Common Vertices

Assume that an integral number of sides (say $y$ ) of the $2973$ -gon and integral number (say $x$ ) of the $1982$ -gon will subtend an equal angle at the center of the circle. Now, one side of the $2973$ -gon will subtend $\frac{360}{2973}$ degrees, so y sides will obviously subtend $\frac{360y}{2973}$ degrees. Similarly the other polygon will subtend $\frac{360x}{1982}$ degrees.

Now remember what we said about the respective number of sides of the polygon (obviously both regular) subtending equal angles at the center? Yeah. Just equate the angles we just got, that is $\theta=\frac{360y}{2973}=\frac{360x}{1982}$ . You get the least integral solution to be something on the lines of $y=3$ and $x=2$ (so yeah, that's like many of the GCD-solutions in the comments here).

Now we're almost done.

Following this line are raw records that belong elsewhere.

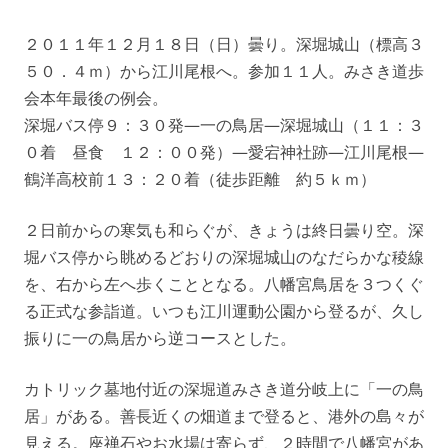
２０１１年１２月１８日（日）曇り。深堀城山（標高３
５０．４ｍ）から江川尾根へ。参加１１人。みさき道歩
会本年最後の例会。
深堀バス停９：３０発—一の鳥居—深堀城山（１１：３
０着 昼食 １２：００発）—愛宕神社跡—江川尾根—
鶴洋高校前１３：２０着（徒歩距離 約５ｋｍ）
２日前からの寒気も和らぐが、きょうは終日曇り空。深
堀バス停から眺めるどおりの深堀城山のなだらかな稜線
を、右から左へ歩くこととなる。八幡宮鳥居を３つくぐ
る正式な参詣道。いつも江川運動公園から登るが、久し
振りに一の鳥居から逆コースとした。
カトリック墓地付近の深堀道みさき道分岐上に「一の鳥
居」がある。善長近くの畑道まで登ると、港外の島々が
見える。座禅石やお水場は寄らず、２時間で八幡宮があ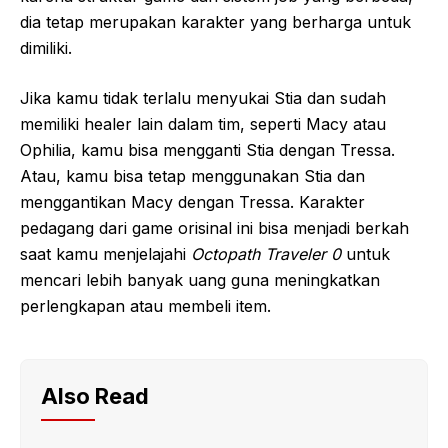
dia tetap merupakan karakter yang berharga untuk
dimiliki.
Jika kamu tidak terlalu menyukai Stia dan sudah
memiliki healer lain dalam tim, seperti Macy atau
Ophilia, kamu bisa mengganti Stia dengan Tressa.
Atau, kamu bisa tetap menggunakan Stia dan
menggantikan Macy dengan Tressa. Karakter
pedagang dari game orisinal ini bisa menjadi berkah
saat kamu menjelajahi
Octopath Traveler 0
untuk
mencari lebih banyak uang guna meningkatkan
perlengkapan atau membeli item.
Also Read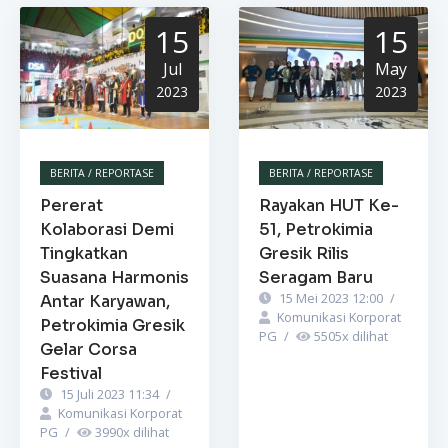
15
15
Jul
May
2023
2023
BERITA / REPORTASE
BERITA / REPORTASE
Pererat
Rayakan HUT Ke-
Kolaborasi Demi
51, Petrokimia
Tingkatkan
Gresik Rilis
Suasana Harmonis
Seragam Baru
15 Mei 2023 12:00
/
Antar Karyawan,
Komunikasi Korporat
Petrokimia Gresik
PG
/
5505
x dilihat
Gelar Corsa
Festival
15 Juli 2023 11:34
/
Komunikasi Korporat
PG
/
3990
x dilihat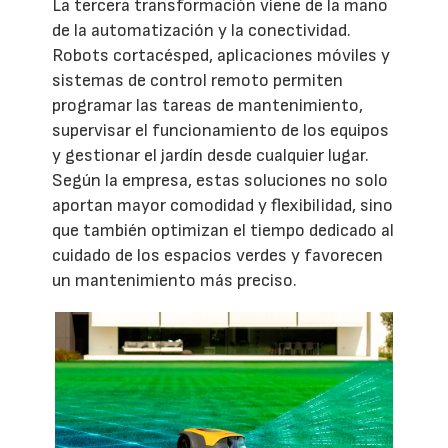
La tercera transformación viene de la mano
de la automatización y la conectividad.
Robots cortacésped, aplicaciones móviles y
sistemas de control remoto permiten
programar las tareas de mantenimiento,
supervisar el funcionamiento de los equipos
y gestionar el jardín desde cualquier lugar.
Según la empresa, estas soluciones no solo
aportan mayor comodidad y flexibilidad, sino
que también optimizan el tiempo dedicado al
cuidado de los espacios verdes y favorecen
un mantenimiento más preciso.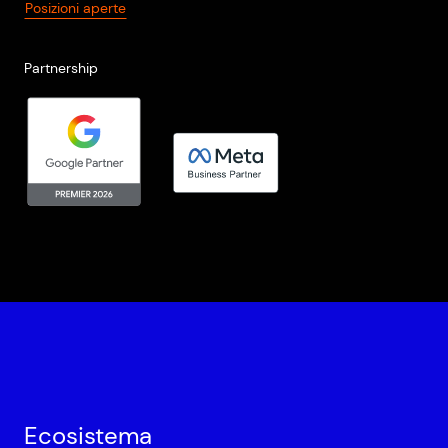
Posizioni aperte
Partnership
Ecosistema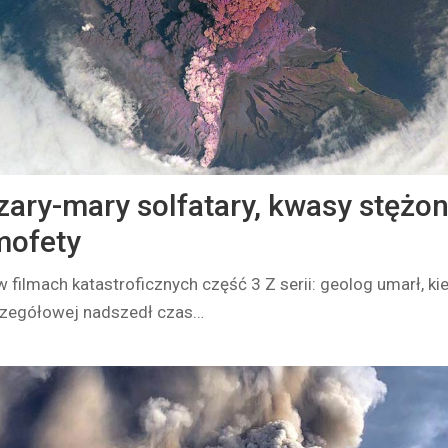
zary-mary solfatary, kwasy stężon
mofety
 filmach katastroficznych część 3 Z serii: geolog umarł, ki
zczegółowej nadszedł czas…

Just divide the respective polygons' number of sides by $y$ or $x$ . Either way you get $\frac{2973}{y}=\frac{1982}{x}=991$ . And that's your answer.

I do have one doubt though - won't the last coinciding vertex be the same as the first one? Answer should be $990$ then.

let N1=1982 N2=2973 and here angle at vertex of a triangle formed by centre of the circle is given by Nc1=(360/1982) and Nc2=(360/2973) and by taking the ratio Nc1:Nc2=2:3 which means for every three vertices of larger poygon or for every two sides of smaller polygin there will be common vertex so the answer is (1982/2)=(2973/3)=991

To find the common vertices i just find out the greatest integer of 1982 and 2973 and got the ans without considering the no of common roots and all....nyways good sum!

Until and unless it is given that one vertex is the same for both polygons, the solution shall stand invalid

just 2973-1982= 991